Material for the task Start Marker

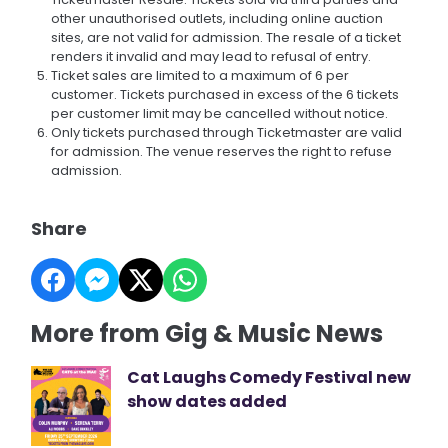
other unauthorised outlets, including online auction
sites, are not valid for admission. The resale of a ticket
renders it invalid and may lead to refusal of entry.
Ticket sales are limited to a maximum of 6 per
customer. Tickets purchased in excess of the 6 tickets
per customer limit may be cancelled without notice.
Only tickets purchased through Ticketmaster are valid
for admission. The venue reserves the right to refuse
admission.
Share
More from Gig & Music News
Cat Laughs Comedy Festival new
show dates added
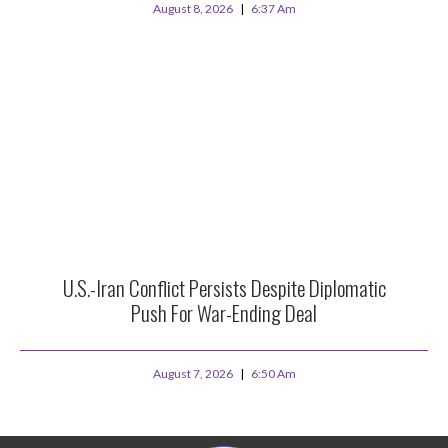
August 8, 2026
6:37 Am
U.S.-Iran Conflict Persists Despite Diplomatic
Push For War-Ending Deal
August 7, 2026
6:50 Am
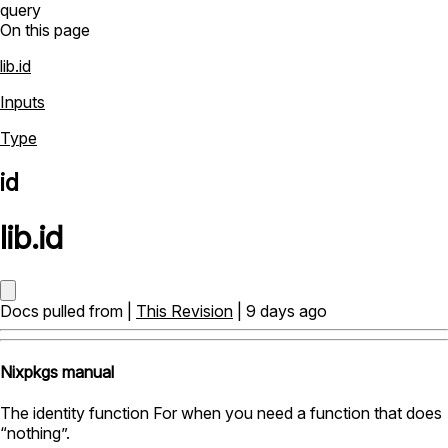
query
On this page
lib.id
Inputs
Type
id
lib
.
id
Docs pulled from |
This Revision
| 9 days ago
Nixpkgs manual
The identity function For when you need a function that does
“nothing”.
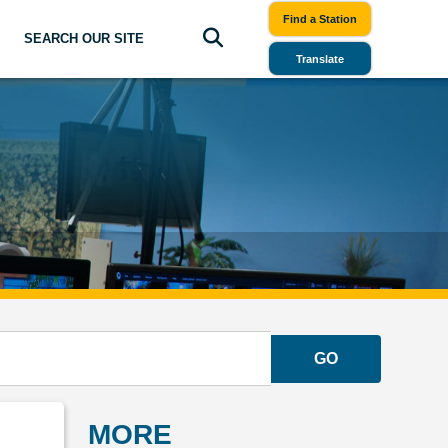
Find a Station
SEARCH OUR SITE
Translate
GO
MORE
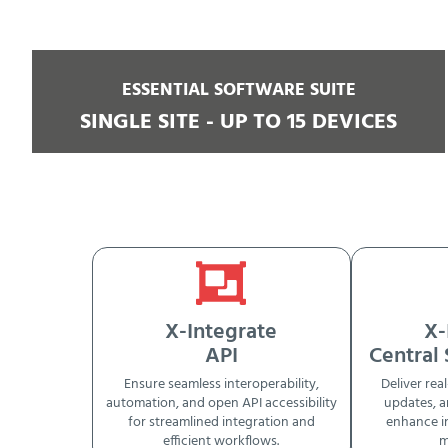
ESSENTIAL SOFTWARE SUITE
SINGLE SITE - UP TO 15 DEVICES
X-Integrate
X-
API
Central
Ensure seamless interoperability,
Deliver real
automation, and open API accessibility
updates, a
for streamlined integration and
enhance i
efficient workflows.
m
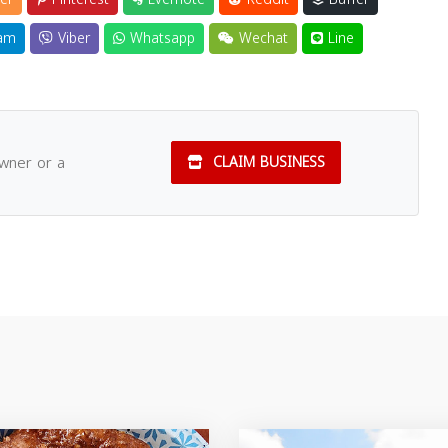
am
Viber
Whatsapp
Wechat
Line
owner or a
CLAIM BUSINESS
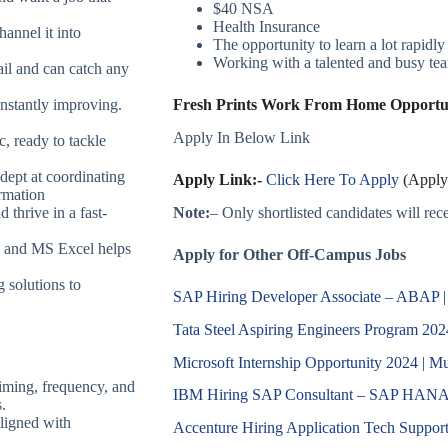
$40 NSA
Health Insurance
hannel it into
The opportunity to learn a lot rapidly
Working with a talented and busy team
ail and can catch any
onstantly improving.
Fresh Prints Work From Home Opportuni
Apply In Below Link
c, ready to tackle
dept at coordinating
Apply Link:-
Click Here To Apply
(Apply 
ormation
Note:
– Only shortlisted candidates will recei
 thrive in a fast-
 and MS Excel helps
Apply for Other Off-Campus Jobs
g solutions to
SAP Hiring Developer Associate – ABAP 
Tata Steel Aspiring Engineers Program 202
Microsoft Internship Opportunity 2024 | Mul
iming, frequency, and
IBM Hiring SAP Consultant – SAP HANA 
.
ligned with
Accenture Hiring Application Tech Support 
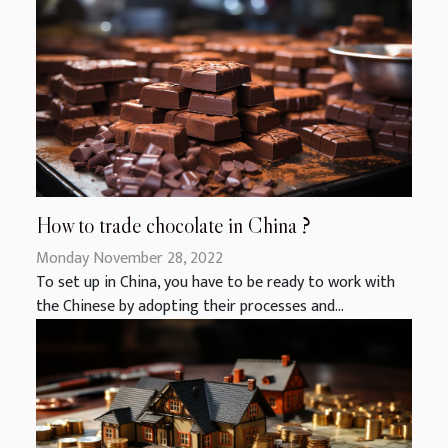
How to trade chocolate in China ?
Monday November 28, 2022
To set up in China, you have to be ready to work with
the Chinese by adopting their processes and...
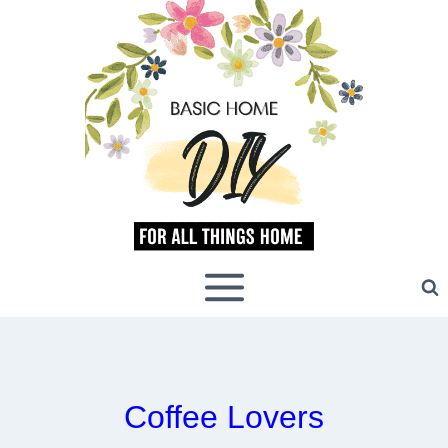
Skip
to
content
Coffee Lovers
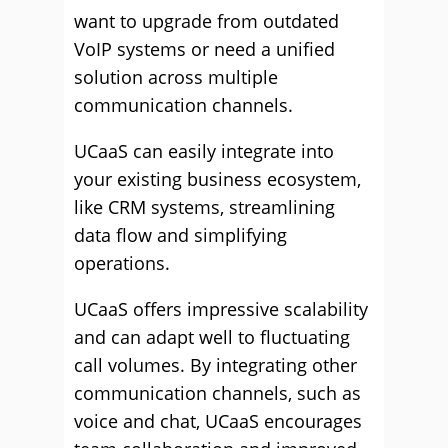
want to upgrade from outdated
VoIP systems or need a unified
solution across multiple
communication channels.
UCaaS can easily integrate into
your existing business ecosystem,
like CRM systems, streamlining
data flow and simplifying
operations.
UCaaS offers impressive scalability
and can adapt well to fluctuating
call volumes. By integrating other
communication channels, such as
voice and chat, UCaaS encourages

Material for the task End Marker

§ Exercise
Can you copy the text read from every entry above word for word, line by line, leaving the pictures out?

§ Answer space
other unauthorised outlets, including online auction
sites, are not valid for admission. The resale of a ticket
renders it invalid and may lead to refusal of entry.
Ticket sales are limited to a maximum of 6 per
customer. Tickets purchased in excess of the 6 tickets
per customer limit may be cancelled without notice.
Only tickets purchased through Ticketmaster are valid
for admission. The venue reserves the right to refuse
admission.
Share
More from Gig & Music News
Cat Laughs Comedy Festival new
show dates added
August 8, 2026
6:37 Am
U.S.-Iran Conflict Persists Despite Diplomatic
Push For War-Ending Deal
August 7, 2026
6:50 Am
query
On this page
lib.id
Inputs
Type
id
lib
.
id
Docs pulled from |
This Revision
| 9 days ago
Nixpkgs manual
The identity function For when you need a function that does
“nothing”.
Find a Station
SEARCH OUR SITE
Translate
GO
MORE
ESSENTIAL SOFTWARE SUITE
SINGLE SITE - UP TO 15 DEVICES
X-Integrate
X-
API
Central
Ensure seamless interoperability,
Deliver real
automation, and open API accessibility
updates, a
for streamlined integration and
enhance i
efficient workflows.
m
am
Viber
Whatsapp
Wechat
Line
owner or a
CLAIM BUSINESS
$40 NSA
Health Insurance
hannel it into
The opportunity to learn a lot rapidly
Working with a talented and busy team
ail and can catch any
onstantly improving.
Fresh Prints Work From Home Opportuni
Apply In Below Link
c, ready to tackle
dept at coordinating
Apply Link:-
Click Here To Apply
(Apply 
ormation
Note:
– Only shortlisted candidates will recei
 thrive in a fast-
 and MS Excel helps
Apply for Other Off-Campus Jobs
g solutions to
SAP Hiring Developer Associate – ABAP 
Tata Steel Aspiring Engineers Program 202
Microsoft Internship Opportunity 2024 | Mul
iming, frequency, and
IBM Hiring SAP Consultant – SAP HANA 
.
ligned with
Accenture Hiring Application Tech Support 
How to trade chocolate in China ?
Monday November 28, 2022
To set up in China, you have to be ready to work with
the Chinese by adopting their processes and...
Skip
to
content
Coffee Lovers
want to upgrade from outdated
VoIP systems or need a unified
solution across multiple
communication channels.
UCaaS can easily integrate into
your existing business ecosystem,
like CRM systems, streamlining
data flow and simplifying
operations.
UCaaS offers impressive scalability
and can adapt well to fluctuating
call volumes. By integrating other
communication channels, such as
voice and chat, UCaaS encourages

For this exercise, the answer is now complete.